The answer is that lawyers do much, much more than know black-letter law. Simply stated, there is no chat prompt in which you can input an entire case into a large language model. Lawyers analyze a case’s entire landscape—a tapestry that consists of facts (ones that already exist, as well as ones that that need to be proved), emotions (your client’s, the opposing party’s, your own), risks (ones to take, and ones better left untaken), and probabilities. Of these components, some pose tasks that are amenable to AI’s help. Some do not.

There is some malaise in the legal world that much of our industry is at risk of automation via AI. I disagree. Instead, I truly believe that AI has the potential to increase both the amount of legal work there is to do, as well as the efficacy of that work. After all, AI products offer tools that can streamline tasks. And, when lawyers can streamline aspects of their workflow, they can spend more time concentrating on the high-end work their clients value most.

This is not limited to lawyering. Businesses can and should analyze the components of their work processes that would benefit from AI’s input. For example, from an enterprise level, is there a customer feedback process that requires manual review of written responses? A large language model might be able to help with that. Or, do you have products that you inspect in the course of a quality control process? AI vision-recognition systems might offer a hand to your quality control specialists.

However, perhaps the most important benefit to your business from AI tools is not on the enterprise level, but instead accrues to your employees. AI can help them brainstorm ideas for a presentation, outline the skeleton of a letter or email, or review voluminous records—all almost instantaneously. And, if your employees can speed their work on these tasks, they have the time they saved to devote to other tasks. Simply stated, AI can be a multiplier of profitability.

That said, your business might be, if not probably is, subject to constraints that prevent whole-sale automation of tasks, as well as the types of tasks for which AI tools can be used. For example, lawyers are subject to ethical codes that limit the extent to which they can divulge information conveyed to them in confidence. They cannot give that information to AI tools, owned by private entities, any more than they could take a client’s secret and tell it to someone else.

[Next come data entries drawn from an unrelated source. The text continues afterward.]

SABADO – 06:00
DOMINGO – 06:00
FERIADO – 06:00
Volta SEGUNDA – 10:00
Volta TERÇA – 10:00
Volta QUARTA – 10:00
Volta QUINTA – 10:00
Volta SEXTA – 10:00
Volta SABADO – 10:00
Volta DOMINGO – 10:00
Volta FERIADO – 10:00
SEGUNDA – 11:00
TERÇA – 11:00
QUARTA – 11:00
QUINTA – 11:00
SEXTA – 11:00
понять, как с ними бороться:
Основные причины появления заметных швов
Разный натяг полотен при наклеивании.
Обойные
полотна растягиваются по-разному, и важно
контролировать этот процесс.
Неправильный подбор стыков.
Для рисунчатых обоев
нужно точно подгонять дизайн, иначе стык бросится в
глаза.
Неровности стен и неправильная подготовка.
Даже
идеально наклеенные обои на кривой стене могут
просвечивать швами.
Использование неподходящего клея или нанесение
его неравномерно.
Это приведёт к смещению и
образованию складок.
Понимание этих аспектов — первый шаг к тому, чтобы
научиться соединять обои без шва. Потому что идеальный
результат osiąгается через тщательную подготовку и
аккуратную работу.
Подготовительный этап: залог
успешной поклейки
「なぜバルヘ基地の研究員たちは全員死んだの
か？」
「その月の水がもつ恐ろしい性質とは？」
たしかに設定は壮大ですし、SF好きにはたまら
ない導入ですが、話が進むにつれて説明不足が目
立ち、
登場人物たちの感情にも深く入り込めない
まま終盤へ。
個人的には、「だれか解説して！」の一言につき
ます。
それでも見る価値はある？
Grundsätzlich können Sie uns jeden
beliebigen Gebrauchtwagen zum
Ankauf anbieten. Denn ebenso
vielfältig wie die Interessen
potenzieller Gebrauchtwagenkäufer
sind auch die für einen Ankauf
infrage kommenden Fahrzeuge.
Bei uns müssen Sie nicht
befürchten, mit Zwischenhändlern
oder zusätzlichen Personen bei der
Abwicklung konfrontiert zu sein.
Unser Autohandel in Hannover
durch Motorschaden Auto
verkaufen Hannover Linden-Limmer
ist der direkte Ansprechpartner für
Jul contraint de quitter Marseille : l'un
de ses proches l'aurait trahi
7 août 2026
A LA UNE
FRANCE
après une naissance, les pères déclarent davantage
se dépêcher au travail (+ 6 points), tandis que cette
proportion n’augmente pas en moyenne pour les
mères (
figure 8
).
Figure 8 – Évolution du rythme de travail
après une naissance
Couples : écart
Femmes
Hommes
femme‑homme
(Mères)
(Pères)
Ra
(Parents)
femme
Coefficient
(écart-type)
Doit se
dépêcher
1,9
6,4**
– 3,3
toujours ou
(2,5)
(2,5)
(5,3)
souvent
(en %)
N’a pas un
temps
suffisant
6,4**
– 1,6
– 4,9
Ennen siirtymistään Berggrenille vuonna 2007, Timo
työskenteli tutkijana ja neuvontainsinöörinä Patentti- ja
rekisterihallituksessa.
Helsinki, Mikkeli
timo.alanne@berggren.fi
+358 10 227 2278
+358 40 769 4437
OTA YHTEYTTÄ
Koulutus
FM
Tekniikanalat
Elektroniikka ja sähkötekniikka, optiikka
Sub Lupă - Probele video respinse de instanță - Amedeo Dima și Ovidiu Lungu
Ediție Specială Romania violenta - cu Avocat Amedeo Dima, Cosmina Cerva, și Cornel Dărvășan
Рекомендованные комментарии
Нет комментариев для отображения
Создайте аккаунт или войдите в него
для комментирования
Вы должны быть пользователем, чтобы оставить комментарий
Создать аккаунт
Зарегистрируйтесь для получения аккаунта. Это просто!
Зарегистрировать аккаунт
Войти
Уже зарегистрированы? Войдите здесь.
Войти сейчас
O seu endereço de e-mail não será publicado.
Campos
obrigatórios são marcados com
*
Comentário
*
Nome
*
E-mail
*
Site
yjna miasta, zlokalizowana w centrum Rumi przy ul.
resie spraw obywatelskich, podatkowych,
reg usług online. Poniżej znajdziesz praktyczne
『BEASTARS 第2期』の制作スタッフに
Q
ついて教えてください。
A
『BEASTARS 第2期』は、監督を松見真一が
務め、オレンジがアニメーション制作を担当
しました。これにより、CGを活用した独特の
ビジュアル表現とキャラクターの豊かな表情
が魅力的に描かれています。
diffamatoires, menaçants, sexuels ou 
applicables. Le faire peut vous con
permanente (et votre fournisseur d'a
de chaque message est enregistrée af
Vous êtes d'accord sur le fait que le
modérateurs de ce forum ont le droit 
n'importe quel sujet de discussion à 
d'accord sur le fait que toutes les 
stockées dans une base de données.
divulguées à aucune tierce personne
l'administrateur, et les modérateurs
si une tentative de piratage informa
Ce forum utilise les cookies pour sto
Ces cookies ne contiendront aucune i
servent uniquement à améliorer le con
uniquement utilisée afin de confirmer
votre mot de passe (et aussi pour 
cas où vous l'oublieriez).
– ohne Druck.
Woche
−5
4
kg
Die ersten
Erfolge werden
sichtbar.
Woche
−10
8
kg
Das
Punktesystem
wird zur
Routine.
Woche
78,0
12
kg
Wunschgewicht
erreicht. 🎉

When analyzing which business processes might benefit from AI-augmentation, you need to identify the legal or ethical structures that might prevent you from doing so.

Moreover, with creative AI models, no one—including their creators themselves—can perfectly predict their output. The history of business is littered with anachronistic and perhaps apocryphal stories of technological adoption, such as people inspecting the outputted pages from a mimeograph to make sure the machine created a faithful copy. We laugh at those stories now, but that impulse to verify is understandable. Those machines were, at a time, new—cutting edge—and users were not sure what it would produce.

AI creators created their large language models by teaching a computer to place words in a multi-dimensional matrix and assign those words varying values based on their interrelatedness. From there, LLMs can interpret inputs and create responses. However, this description does not give users the ability to fully predict an LLMs output or have faith its output is correct or true. LLMs can, in fact, “hallucinate”—sometimes creating plausible-sounding confabulations that have no basis in reality. Text-to-image generators are sometimes susceptible to durable artifacts in their outputs—images and themes that the user does not want but are nonetheless present for reasons that cannot be explained, but can likely be attributed to the program’s training or prompts given by other users.

All of this circles back to the 1979 IBM slide. Our businesses are made up of and ran by people. While AI tools can be profit-multipliers, computers are not managers. So, like those early mimeograph operators, we can use AI tools for our benefit, but we must verify—at least for now—what they are doing.